С потерей желанной женщины потребность в ней вдруг многократно возрастает. И приходит уверенность, что упоительных минут, которые сулит духовная и физическая близость с нею, не будет больше никогда. Жизнь окончена. Потому что другой такой женщины нет во всём мире. Внутри пустота, всё как будто выжжено напалмом. Хандра становится привычной. Жизненный опыт мог бы спасти от страданий, но он наживается не к двадцати пяти, а значительно позднее.

– Герман, я зашла на минуту. Я должна тебе сказать. У меня появился ангел- хранитель.
– Кто? Я его знаю?
– Нет, вы не знакомы. Он сейчас ждёт меня внизу, возле подъезда. Я ухожу с ним. – Погоди! Ты уходишь насовсем?

Спустя полгода после этого разговора, после изматывающих ссор и взаимных обвинений, Герман развёлся с женой. Став холостяком, он жил в кишащем мегаполисе отшельником, и годы таяли, разменянные на будни. Герман не спился. Наоборот, с головой ушёл в работу, хотя и не был трудоголиком. Он вовремя приходил в офис; прилежно исполнял свои обязанности; интересовался проблемами коллектива, а иногда даже выходил в курилку, чтобы послушать свежие сплетни.

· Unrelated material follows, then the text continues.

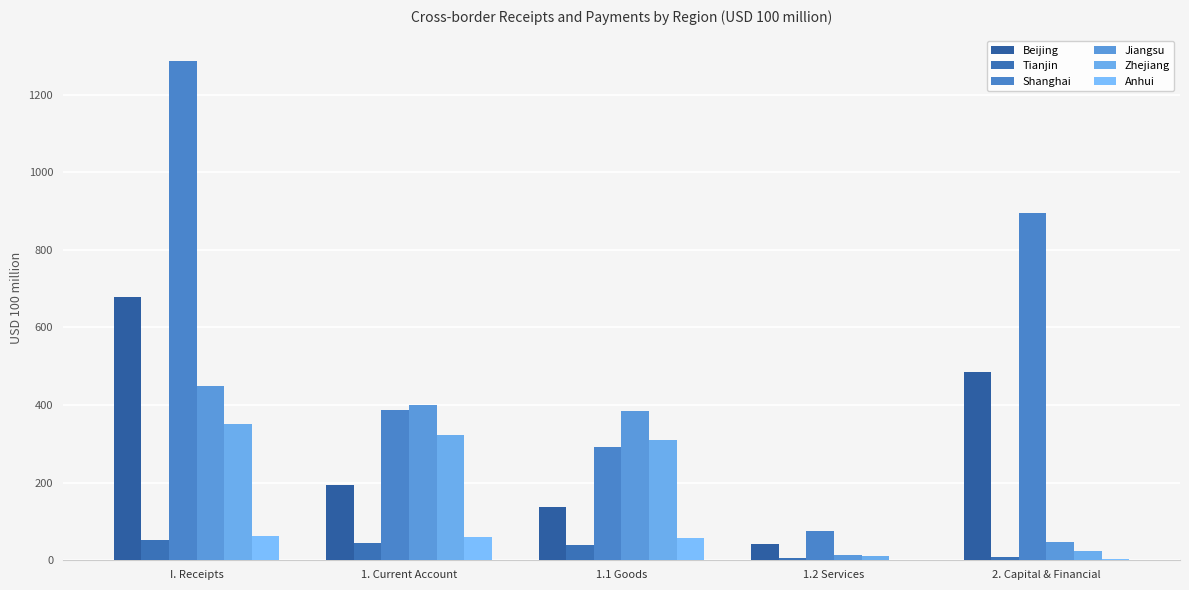

Which has a higher value, I. Receipts or 1. Current Account?

I. Receipts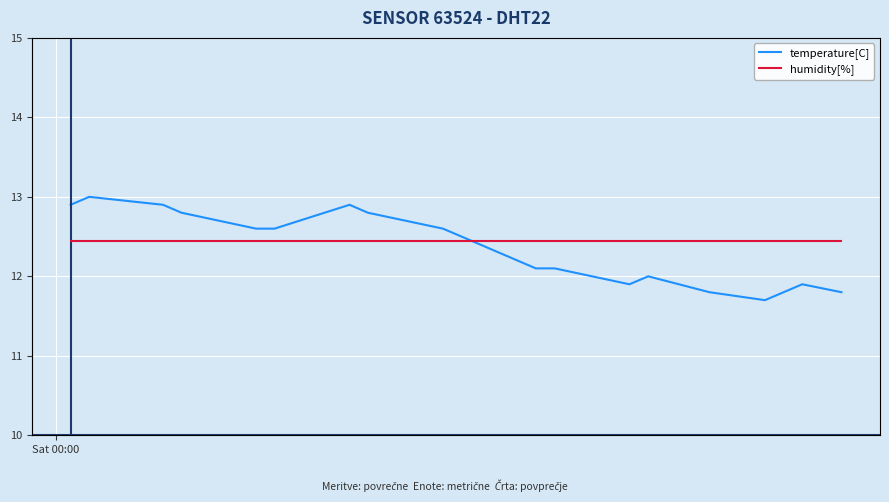

Which category has the highest value in the humidity[%] series?

Sat 00:00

– Герман, как жизнь молодая?
– Спасибо, не жалуюсь.
– Слышал? В экономический отдел устроилась на работу новенькая. – Ну и что?
– Говорят, красавица, каких свет ещё не видал.
– Замечательно. А я-то при чём?

Герман встретил её впервые, спускаясь по лестнице. Она поднималась по ступенькам вверх, навстречу ему, читая на ходу какой-то документ. Удачный момент для того, чтобы разглядеть её с ног до головы, вблизи, не опасаясь за своё инкогнито.

На вид она была сверстницей Германа. Лицо словно с обложки глянцевого журнала, с идеальными пропорциями и гладкой кожей. На щеках румянец, как у подростка. Чувственные губы. Формы тела не по стандарту красоты, но от этого не менее привлекательные.

Поравнявшись с ней, Герман вдохнул аромат её духов. И его поразила не сама по себе красота этой женщины, а то смутное брожение, которое она в нём вызвала практически мгновенно. Германа охватило давно забытое, восхитительное чувство, или, вернее, предчувствие.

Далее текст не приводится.